• Thu. Apr 25th, 2024

A Pioneer of Nursing: Mary Seacole

In 1856 a series of letters and opinion pieces began to circle through the newspapers of England. They were to act as a call to action for British citizens, but more specifically, veterans of the recent Crimean war.

This was not a call to fight. This was a call to help. The papers asked if Britain had really forgotten one of their greatest in her time of need.

 Were they really going to abandon a woman who had driven herself to bankruptcy tending to soldiers during the war? Someone who had risked her life setting up a small business behind enemy lines and gotten into more than one argument with Florence Nightingale on her methods.

In her time of need, how could they forget Mary Seacole?

Mary Jane Seacole was born Mary Jane Grant in British held Kingston, Jamaica in 1805. Her mother was a Jamaican hotel owner, her father a Scottish soldier in the British army. Her mother was trained in traditional Jamaican folk medicine, and Mary grew up watching her mother work. Her mother’s emphasis on good hygiene and traditional herbal medicine would stick with Seacole.

In 1821 at the age of 16 Seacole was given the chance to leave Kingston for London. One of her relatives had offered to take care of her while she visited. In London she would acquire her love of trade, that would carry with her for the rest of her life. One year after her initial visit, she would return to London with a shipment of pickles and preserves from home to sell to a London society eager for exotic goods.

She would use those funds to set up a small trading business throughout the Caribbean.

In 1826, Seacole returned home to Jamaica to take care of her elderly mother and help manage the family business. There at Blundell Hall, Seacole would get firsthand experience tending to the sick, and occasionally those at the nearby army hospital.

Mary Seacole in sixty seconds. (Source: YouTube/The Telegraph)

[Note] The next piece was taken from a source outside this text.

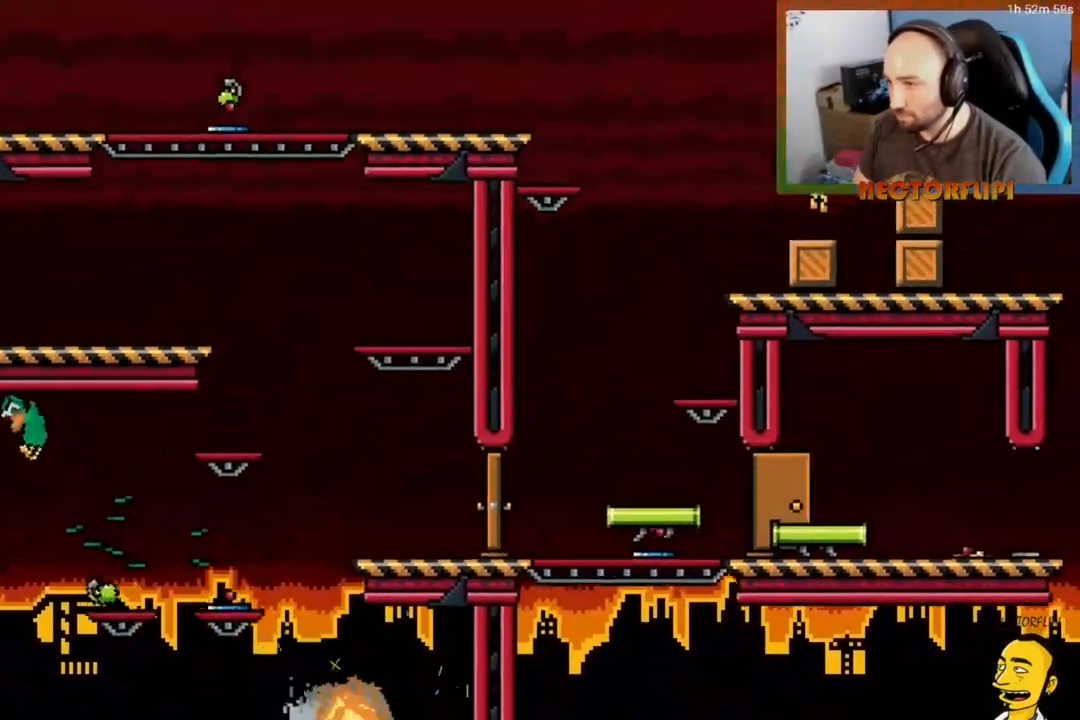
{"buttons": [], "right_stick": "center", "events": [[200, "A", "down"], [200, "DPAD_LEFT", "down"], [450, "DPAD_LEFT", "up"], [500, "A", "up"]]}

She caused a small stir in 1836 by marrying Edwin Seacole, a white man. Mary had always seen herself as a British citizen above all else and took great pride in both her Scottish and Jamaican heritage. Often referring to herself as a creole

Disaster struck in 1843 when a fire burning through Kingston destroyed Blunden Hall. Soon her husband fell ill and died, shortly after her mother died as well.

Not one to be defeated though, she quickly turned to the management and building of her New Blundell Hall, built on the site of the old. She became widely respected, especially after her attempts to help with the cholera epidemic of 1850.

Soon though, Seacole’s mind turned to travel again. Her brother had established a hotel in Panama, and in 1851 she left her hotel with a trusted attendant and went to join him.

Soon after her arrival, she would once again come face to face with cholera. This time, however, her methods were less effective. The damp air and messy living conditions of many in town flew in the face of her medical training that called for warm sun and cleaning living spaces.

Though her treatments didn’t help, her motherly care and attentiveness did, caring for the sick and then immediately demanding they get up and clean their homes once they were better. 

She established the methods and business model that she would use for the rest of her life. She turned away no one, using profits from rich clients who could afford it to treat those who could not.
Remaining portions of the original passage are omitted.